AWS has GPS/atomic clocks in each datacenter that provide an accurate reference time. Recent linux distros use chrony instead of ntpd to synchronize with the reference time, which should introduce only microseconds of error between the reference time and the system clock.
Am I missing something? I am not an expert, I'm just not seeing where the 100s of ms of error is going to enter this system.
I spent some time looking at TimeSync and my primary takeaway was simply that while it was nice, there's no actual hard numbers on how accurate it really is. I suspect it is very accurate but proving this (to yourself) is going to be challenging if you want to rely on global clocks to avoid consensus without details or insight. You are essentially making a huge bet on performance considerations by trading consensus for clocks, at the expense of a far, far higher bar for correctness.
It seems very likely based on when it was rolled out that it underpins AWS tech like DynamoDB Global Tables -- so it almost certainly powers critical infrastructure. But there's no SLA or reports on what the tolerances you can expect without doing a lot of work on your own. It's more of a nice bonus rather than a "product" they offer you, in that sense, so being wary maybe isn't unwarranted.
IIRC from the original Spanner/TT paper, they had a general error window of ~10ms from the TT daemons, and I would be extremely surprised if Google hasn't pushed that even lower, now, so your job is much more cut out for you than 100s of ms of error. And yes the clocks are in the same DC at a very precise window, but bugs happen through-out the stack, your hypervisor bugs out, systems get misconfigured, whatever, your process will fuzz out, especially as you begin to tighten things. You don't have the QA/testing of Spanner or DynamoDB, basically.
None of this is insurmountable, I think, though. It's just not easy any way you cut it. Even a few people doing the work to test and experiment with this would be very valuable. (It would be even better if AWS would make it a real product with real SLAs/numbers to back it up.) It's just a lot of work no matter what.
The fact that it is limited to AWS (for now) is a bit of a shame.
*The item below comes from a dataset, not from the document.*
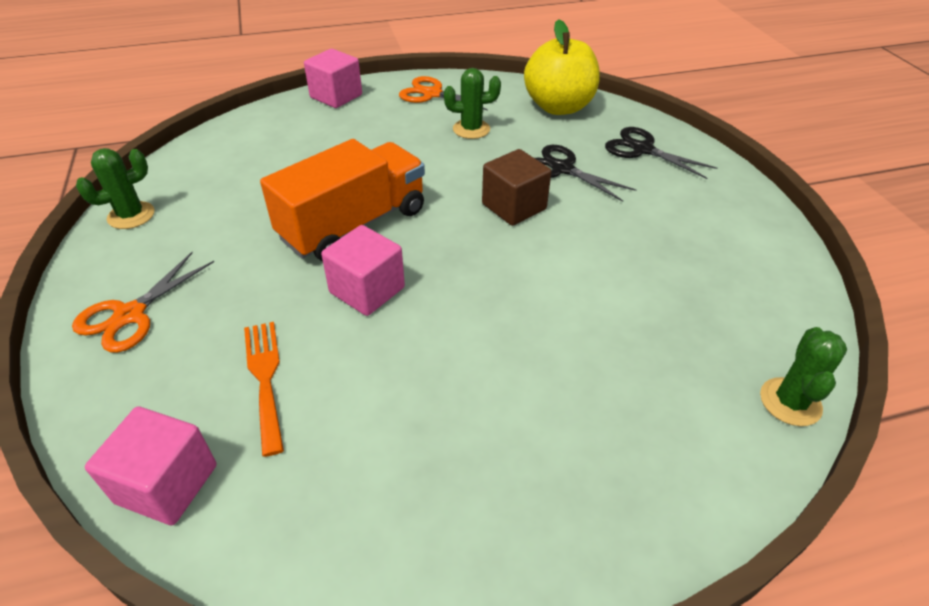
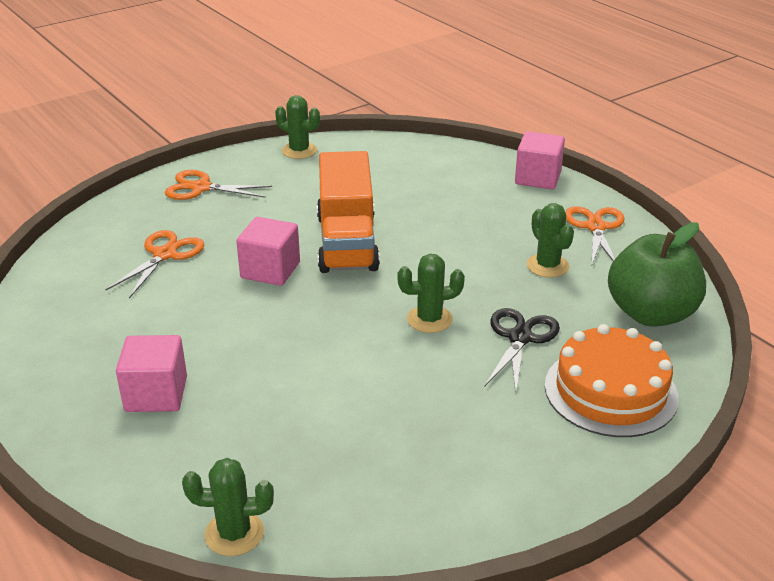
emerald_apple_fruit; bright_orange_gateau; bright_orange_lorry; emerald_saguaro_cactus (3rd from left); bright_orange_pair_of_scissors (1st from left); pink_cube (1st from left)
I do hope other cloud providers start thinking about providing precise clocks in their datacenters, as well as accompanying software to go with it.
> Recent linux distros use chrony instead of ntpd to synchronize with the reference time, which should introduce only microseconds of error between the reference time and the system clock.
To be fair not everyone uses chrony; a lot of systems still use just ntpd or timesyncd (I spent a lot of time working on fixing time-sync related issues in our Linux distro lately across all our supported daemons, so I can at least say Chrony is a very wonderful choice, accurate, and so very easy to use! I actually found out about it when looking up TimeSync)
If you need strongly consistent data, you must write to a global table in only one region, and then clocks don't matter because replication does not create conflicts.
If you can survive lost writes, clock skew just makes a zone win more or less often. Even if the clocks were in perfect sync, you still wouldn't observe causality across regions (changes to different items can replicate out of order).
Am I missing something? I am not an expert, I'm just not seeing where the 100s of ms of error is going to enter this system.
(edit: thanks for the great explanation aesipp!)